Solution #2 the following solution comes from Cornell University, can be found here, and is obviously different from the previous one even though the problem is given in exactly the same form (this solution, by the way, makes more sense to me) :
Remember that the turnaround time is the amount of time that elapses
between the job arriving and the job completing. Since we assume that
all jobs arrive at time 0, the turnaround time will simply be the time
that they complete. (a) Round Robin: The table below gives a break
down of which jobs will be processed during each time quantum. A *
indicates that the job completes during that quantum.

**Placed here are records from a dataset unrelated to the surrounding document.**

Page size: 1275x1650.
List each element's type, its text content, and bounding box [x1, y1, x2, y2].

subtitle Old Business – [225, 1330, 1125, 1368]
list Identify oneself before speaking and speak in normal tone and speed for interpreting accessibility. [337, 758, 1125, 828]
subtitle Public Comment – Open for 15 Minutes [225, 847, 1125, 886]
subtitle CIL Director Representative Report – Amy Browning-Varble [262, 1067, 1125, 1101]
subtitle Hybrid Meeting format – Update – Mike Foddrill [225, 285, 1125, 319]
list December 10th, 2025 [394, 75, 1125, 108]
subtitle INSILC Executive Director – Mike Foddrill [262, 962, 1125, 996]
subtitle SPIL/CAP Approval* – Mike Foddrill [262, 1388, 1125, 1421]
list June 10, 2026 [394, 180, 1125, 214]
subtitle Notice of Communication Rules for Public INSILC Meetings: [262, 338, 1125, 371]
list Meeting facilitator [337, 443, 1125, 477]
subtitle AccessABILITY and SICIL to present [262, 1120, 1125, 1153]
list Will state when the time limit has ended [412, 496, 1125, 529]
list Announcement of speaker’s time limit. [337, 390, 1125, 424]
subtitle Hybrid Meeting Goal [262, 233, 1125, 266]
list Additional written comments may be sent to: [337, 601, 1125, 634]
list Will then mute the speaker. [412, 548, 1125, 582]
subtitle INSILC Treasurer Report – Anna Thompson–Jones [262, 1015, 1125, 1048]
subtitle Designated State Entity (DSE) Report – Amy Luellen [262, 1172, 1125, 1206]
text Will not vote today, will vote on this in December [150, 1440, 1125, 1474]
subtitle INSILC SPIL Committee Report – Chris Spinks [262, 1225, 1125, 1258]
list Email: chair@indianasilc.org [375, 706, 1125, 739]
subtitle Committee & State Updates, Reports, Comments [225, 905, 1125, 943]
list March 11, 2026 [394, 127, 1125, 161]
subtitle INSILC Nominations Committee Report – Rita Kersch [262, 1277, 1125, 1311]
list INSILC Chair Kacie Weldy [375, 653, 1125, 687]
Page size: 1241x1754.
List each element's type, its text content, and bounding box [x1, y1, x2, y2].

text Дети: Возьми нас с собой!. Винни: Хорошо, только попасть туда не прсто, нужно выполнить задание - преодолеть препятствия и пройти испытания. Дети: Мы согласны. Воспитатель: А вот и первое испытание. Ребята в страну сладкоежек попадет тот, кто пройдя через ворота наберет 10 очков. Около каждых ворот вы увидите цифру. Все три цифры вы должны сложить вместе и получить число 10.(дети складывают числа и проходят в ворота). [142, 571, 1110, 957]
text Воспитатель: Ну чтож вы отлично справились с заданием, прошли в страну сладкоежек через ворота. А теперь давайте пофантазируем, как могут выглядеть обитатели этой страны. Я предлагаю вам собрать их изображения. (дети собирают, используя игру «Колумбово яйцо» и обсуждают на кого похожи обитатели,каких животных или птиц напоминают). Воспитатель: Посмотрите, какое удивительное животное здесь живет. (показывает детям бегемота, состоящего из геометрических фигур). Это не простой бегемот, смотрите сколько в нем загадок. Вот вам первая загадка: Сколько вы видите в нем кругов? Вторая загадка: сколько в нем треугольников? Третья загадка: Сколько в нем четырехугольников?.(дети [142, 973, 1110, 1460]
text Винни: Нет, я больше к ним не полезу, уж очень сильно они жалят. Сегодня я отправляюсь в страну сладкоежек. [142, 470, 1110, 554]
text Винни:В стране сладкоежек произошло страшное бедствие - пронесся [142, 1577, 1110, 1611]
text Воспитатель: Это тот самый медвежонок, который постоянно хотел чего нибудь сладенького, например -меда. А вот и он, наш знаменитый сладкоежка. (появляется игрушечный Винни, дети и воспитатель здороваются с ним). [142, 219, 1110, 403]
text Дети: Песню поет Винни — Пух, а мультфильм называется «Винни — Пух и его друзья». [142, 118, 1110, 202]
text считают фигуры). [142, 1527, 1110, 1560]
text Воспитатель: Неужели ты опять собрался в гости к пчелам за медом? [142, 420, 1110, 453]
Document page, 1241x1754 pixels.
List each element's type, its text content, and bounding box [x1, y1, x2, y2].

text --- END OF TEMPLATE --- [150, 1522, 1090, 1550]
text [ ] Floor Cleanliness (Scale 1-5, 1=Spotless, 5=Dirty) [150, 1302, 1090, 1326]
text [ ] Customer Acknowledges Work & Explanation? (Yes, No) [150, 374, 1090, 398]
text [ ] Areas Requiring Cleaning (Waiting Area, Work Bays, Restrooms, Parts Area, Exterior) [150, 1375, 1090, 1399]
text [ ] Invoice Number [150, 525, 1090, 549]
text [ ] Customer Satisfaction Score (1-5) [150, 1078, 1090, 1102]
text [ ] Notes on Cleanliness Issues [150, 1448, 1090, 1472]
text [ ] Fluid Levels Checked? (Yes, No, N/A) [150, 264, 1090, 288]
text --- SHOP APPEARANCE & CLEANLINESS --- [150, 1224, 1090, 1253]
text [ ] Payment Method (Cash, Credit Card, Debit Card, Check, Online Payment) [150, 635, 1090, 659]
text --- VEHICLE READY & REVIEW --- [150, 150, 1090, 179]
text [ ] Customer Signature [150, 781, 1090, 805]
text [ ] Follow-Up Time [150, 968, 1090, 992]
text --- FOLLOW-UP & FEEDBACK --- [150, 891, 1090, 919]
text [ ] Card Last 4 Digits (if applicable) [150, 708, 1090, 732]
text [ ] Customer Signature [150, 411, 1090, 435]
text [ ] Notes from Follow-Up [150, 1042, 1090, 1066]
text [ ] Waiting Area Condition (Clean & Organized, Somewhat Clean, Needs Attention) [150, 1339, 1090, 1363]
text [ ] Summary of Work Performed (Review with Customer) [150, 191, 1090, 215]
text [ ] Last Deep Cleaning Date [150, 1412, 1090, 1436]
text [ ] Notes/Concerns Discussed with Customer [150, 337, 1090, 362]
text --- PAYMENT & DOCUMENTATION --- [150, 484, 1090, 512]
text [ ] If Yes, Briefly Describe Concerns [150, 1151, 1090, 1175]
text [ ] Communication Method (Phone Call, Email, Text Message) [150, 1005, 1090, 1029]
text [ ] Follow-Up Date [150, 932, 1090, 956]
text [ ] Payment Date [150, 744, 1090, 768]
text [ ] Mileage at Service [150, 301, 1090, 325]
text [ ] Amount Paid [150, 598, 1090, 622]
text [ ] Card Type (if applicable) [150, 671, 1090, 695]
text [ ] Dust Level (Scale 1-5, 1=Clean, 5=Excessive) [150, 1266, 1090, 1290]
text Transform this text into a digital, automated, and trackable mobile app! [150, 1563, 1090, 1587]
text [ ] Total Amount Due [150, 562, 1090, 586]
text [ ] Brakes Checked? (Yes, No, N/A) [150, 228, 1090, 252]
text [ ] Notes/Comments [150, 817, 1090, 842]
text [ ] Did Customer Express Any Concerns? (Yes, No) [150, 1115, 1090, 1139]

1 2 3 4 5 6 7 8 9 10 11 12 13 14 15 16 17 18 19 20 21 22 23 24 25 26 27 28 29 30
A B C D E A B C* D E A B D E A B D* E A B E A B* E A E A E* A A*
The results are different: In the first one C finishes after 10 minutes, for example, whereas in the second one C finishes after 8 minutes.
Which one is the correct one and why? I'm confused.. Thanks in advance!
The problems are different. The first problem does not specify a time quantum, so you have to assume the quantum is very small compared to a minute. The second problem clearly specifies a one minute scheduler quantum.
The mystery with the second solution is why it assumes the tasks run in letter order. I can only assume that this an assumption made throughout the course and so students would be expected to know to make it here.
In fact, there is no such thing as a 'correct' RR algorithm. RR is merely a family of algorithms, based on the common concept of scheduling several tasks in a circular order. Implementations may vary (for example, you may consider task priorities or you may discard them, or you may manually set the priority as a function of task length or whatever else).
So the answer is - both algorithms seem to be correct, they are just different.